If you have trouble with this upgrade, get in touch with our Support Team. They’re happy to walk you through some diagnostics, or you could download this design from Thingiverse and give it a try. The assembly instructions are there, too, and here’s a video to walk you through it step-by-step.

Remember, we are eager to hear your feedback, drop us a note at [email protected]!

 

UPDATE! The hardware parts for this replacement are available for sale in our online store. Grab them here and build your new extruder!

Tagged with 7 comments
 

7 Comments so far

  • Mark Durbin
    February 22, 2013 at 6:20 pm
     

    I printed the previous on in PLA and it melted enough on a 12 hour print that the tension was completely lost from the arm. I have subsequently reprinted the arm in Nylon which is OK. I hope this one fairs better if people are going to print it in PLA.

     
  • Laird Popkin
    February 23, 2013 at 6:47 am
     

    Mark, I have emmett’s original design in my Replicator in ABS printing for months. PLA softens at a much lower temp – not surprised it had trouble. Nylon is a cool idea – how did it work?

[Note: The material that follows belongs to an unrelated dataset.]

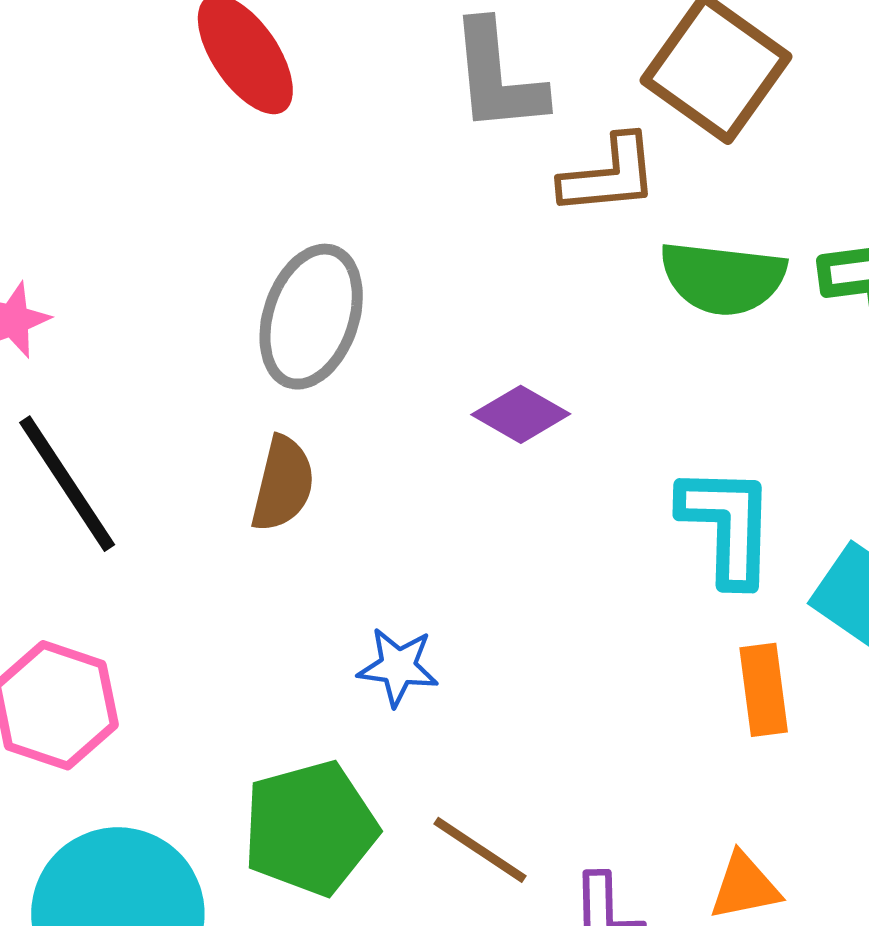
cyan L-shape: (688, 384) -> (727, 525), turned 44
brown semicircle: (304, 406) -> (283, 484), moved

    I like the filament guide. MBI added.

    Will this design fit the original Replicator?

     
  • Mark Durbin
    February 23, 2013 at 8:25 am
     

    Hi Laird, it’s good to know that ABS is fine too,
    The nylon one is working well, I have run 18 hour prints with no loss of tension.
    Apparently this will work for the right extruder on a Replicator 1 (and an MK7 on a ToM) but would need to be reversed for the left extruder.

     
  • Mike
    February 23, 2013 at 11:43 pm
     

    You can order the parts for only $8.00 from MB… and then pay $9.45 to have them shipped to California. Any plans to offer more reasonable shipping on the package?

    Or a list of specs for the parts? I can surely find them locally for less than $17.45

     
  • Hans
    February 25, 2013 at 8:56 am
     

    Glad you adressed the issue and in a way and manner that suits you. The plunger design may work for some (mine did for 2 months, then it was over), but overall the spring design is much more reliable, especially with varying filament diameters. There’s always room for improvement and it’s better to share this.

    @Mike I payed 22$ for my spring alone, because non metric springs are hard to get in europe. The whole upgrade cost me about 45$, would have been cheaper from MBI. But if you can, get the parts in your local hardware store. You can at least get the specs from the design wphthomas posted on thingverse, although the srping he used got sold out 2 weeks ago.

     
  • Matt Griffin
    February 25, 2013 at 9:27 am
     

    I’ve been using Emmett’s version on my Rep1 for a couple of months as well and it is golden (printed in ABS). Been handing out compression springs and bearings to friends in town that need them, as a means to to extend the generosity from Whosawhatsis who gave me a pair of bearings and compression springs last year at Maker Faire New York to try out his original mod around the time most of the hardcore 3D printing folks with MakerBots went to a spring-loaded filament tensioner.

    Looking forward to trying the MakerBot variant on Adafruit’s Rep2! And am curious about the whole slew of mods whpthomas installed in his Rep2. Now filaments of slight diameter variances should print beautifully! Or at least at all. ;-)

     
  • PaulMakesThings
    May 6, 2013 at 5:42 pm
     

    Looks like I’ll be printing the upgrade in PLA, since that’s all I can run without the upgrade, then hoping it lasts long enough to print the upgrade in nylon.